Un faible risque terroriste

Sur les sites officiels des gouvernements belge, canadien ou américain, le mot "terroriste" n'apparaît pas dans les conseils de sécurité à l'attention des touristes qui souhaitent se rendre au Cameroun. 

A l'inverse, le Royaume-Uni et la France l'évoquaient. "Le risque terroriste est faible, mais ne peut pas être écarté, en particulier dans les lieux fréquentés par les étrangers", expliquait le Quai d'Orsay. Le Foreign Office décrivait, lui, "un risque terroriste sous-jacent".

Une région en proie au banditisme

Toutes les chancelleries se rejoignent cependant pour mettre en garde contre le banditisme qui sévit dans les zones frontalières du nord du pays, sur cette langue de terre coincée entre le Nigeria, le Tchad et la Centrafrique.

"La piraterie routière, les agressions, les enlèvements et d'autres formes de banditisme armé sont courants dans les régions frontalières du Nord et de l’Est du Cameroun, et vous devriez éviter de voyager dans ces régions", prévient le Canada.

"Le nord du Cameroun a la réputation d'être une zone très fragile du point de vue de la sécurité", écrivait en juillet 2012 le chercheur Cyril Musila à la conclusion d'une étude sur la zone pour l'Institut français des relations internationales. Trafic d'armes, contrebandes de carburants ou de médicaments et braconnage alimentent ce climat d'insécurité.

De l'autre côté de la frontière, Boko Haram

 

Le Parc national de Waza (en vert) se trouve juste à côté de l'Etat de Borno, où opère la secte islamiste Boko Haram. (GOOGLEMAPS / FRANCETV INFO)

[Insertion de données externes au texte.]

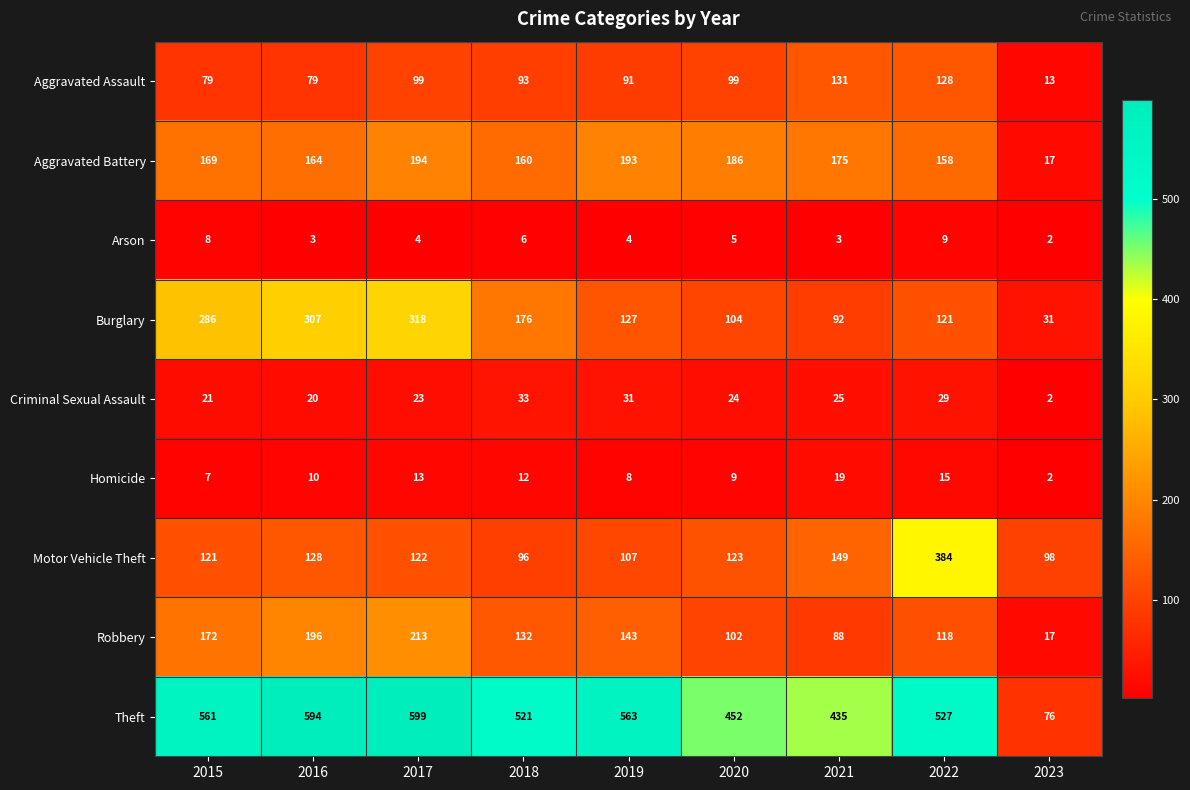

Which label corresponds to the largest value in the chart?

2017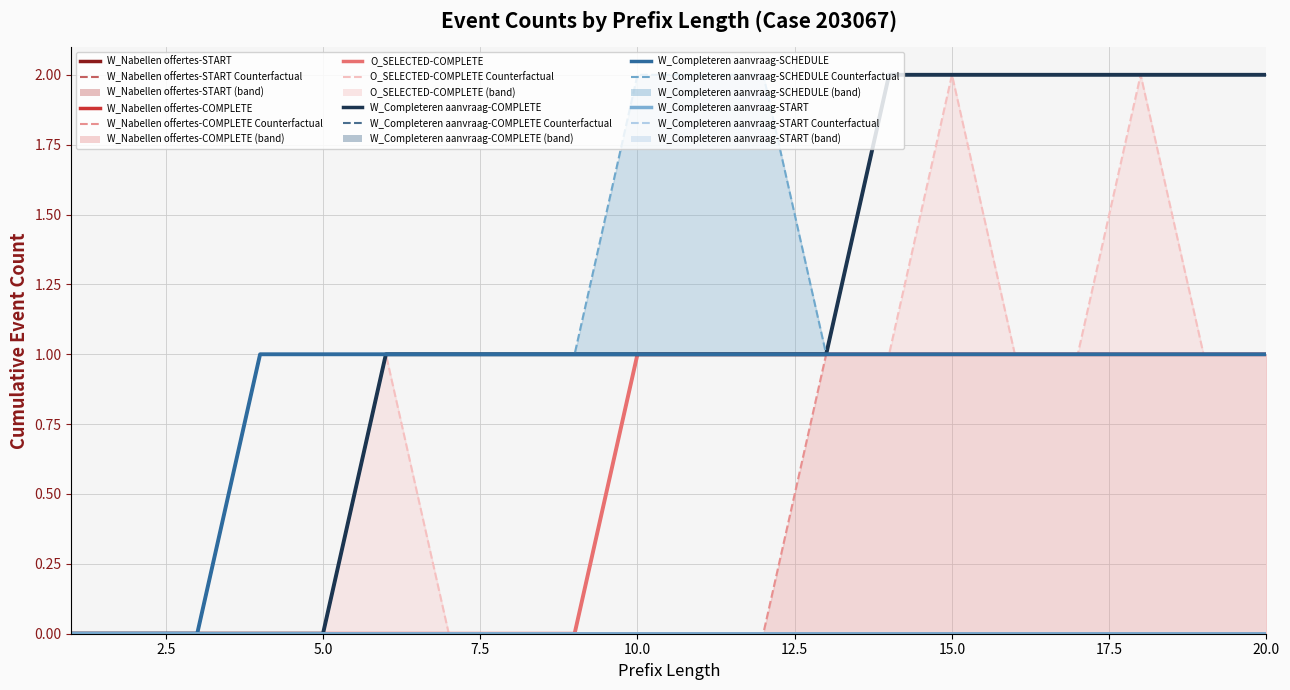

True or false: W_Completeren aanvraag-SCHEDULE and O_SELECTED-COMPLETE intersect in this chart.

False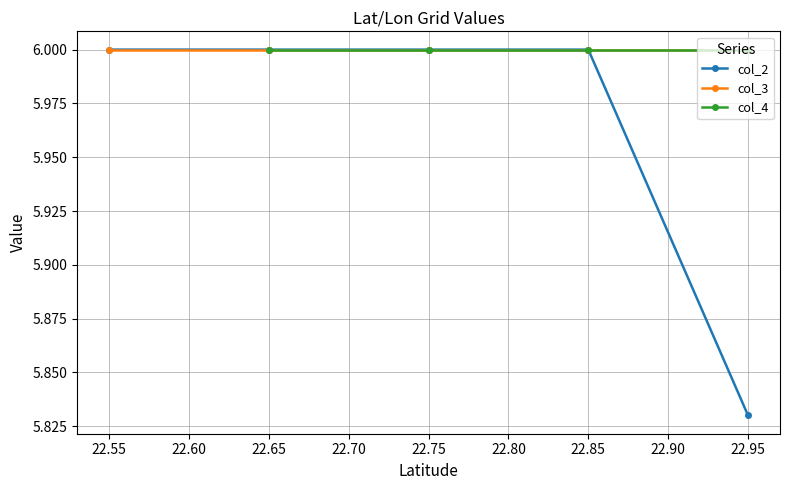

How many categories are shown in the chart?

5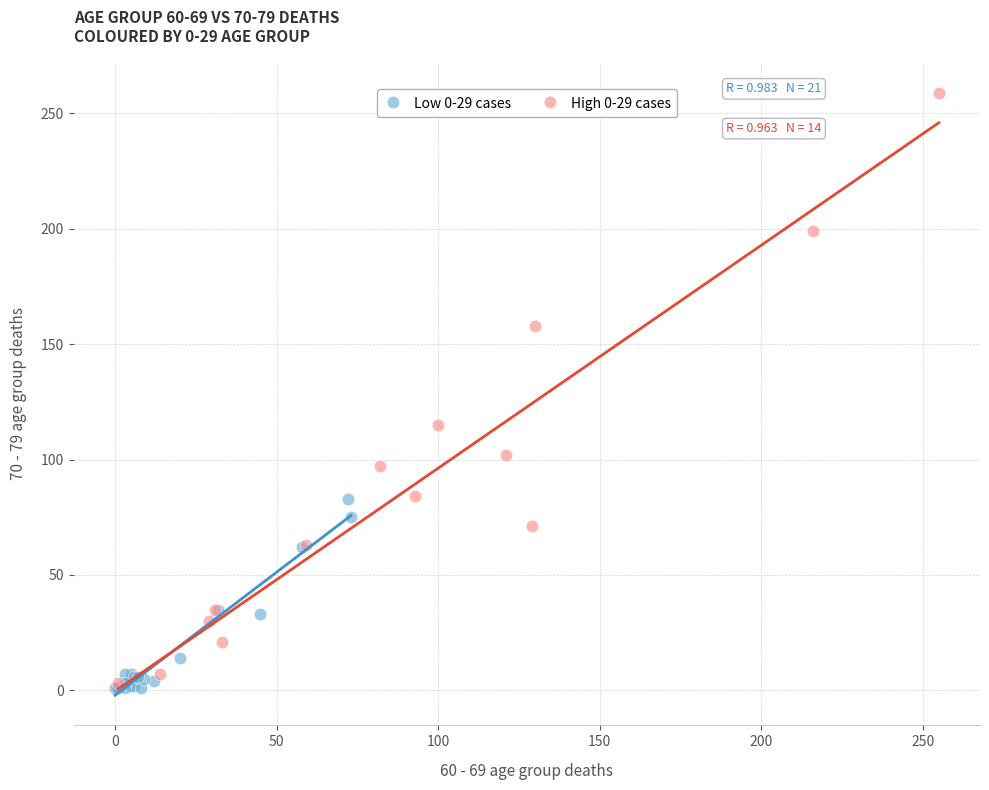

Which series has the widest spread of Y values?

High 0-29 cases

Le parc naturel de Waza, à proximité duquel ont été enlevés les otages, se trouve juste en face de l'Etat de Borno (Nigeria), fief de la secte terroriste Boko Haram. "Nous avons de forts soupçons sur la secte islamiste Boko Haram", a affirmé à l'AFP mardi une source sécuritaire camerounaise sur place. "Je vois surtout l'implantation d'un groupe terroriste, Boko Haram en l'occurrence, dans cette partie-là du Cameroun, et c'est suffisamment inquiétant pour nous mobiliser", avait indiqué un peu plus tôt François Hollande, en marge d'un déplacement en Grèce.

"Les inquiétudes autour de Boko Haram dataient déjà de plusieurs mois, avec les soupçons de repli d'islamistes au nord-ouest du Cameroun, explique une analyste d'un cabinet de sécurité privé, contactée par francetv info. Le risque était pris au sérieux à Yaoundé, la capitale du Cameroun", ajoute-t-elle. Prévue à l'origine pour lutter contre le trafic d'armes, la force multinationale Nigeria-Tchad-Niger-Cameroun a même été réactivée face à la menace de Boko Haram.

Le groupe Ansaru, est aussi soupçonné d'être responsable de l'enlèvement. Il s'agit d'un groupe dissident de cette secte islamiste.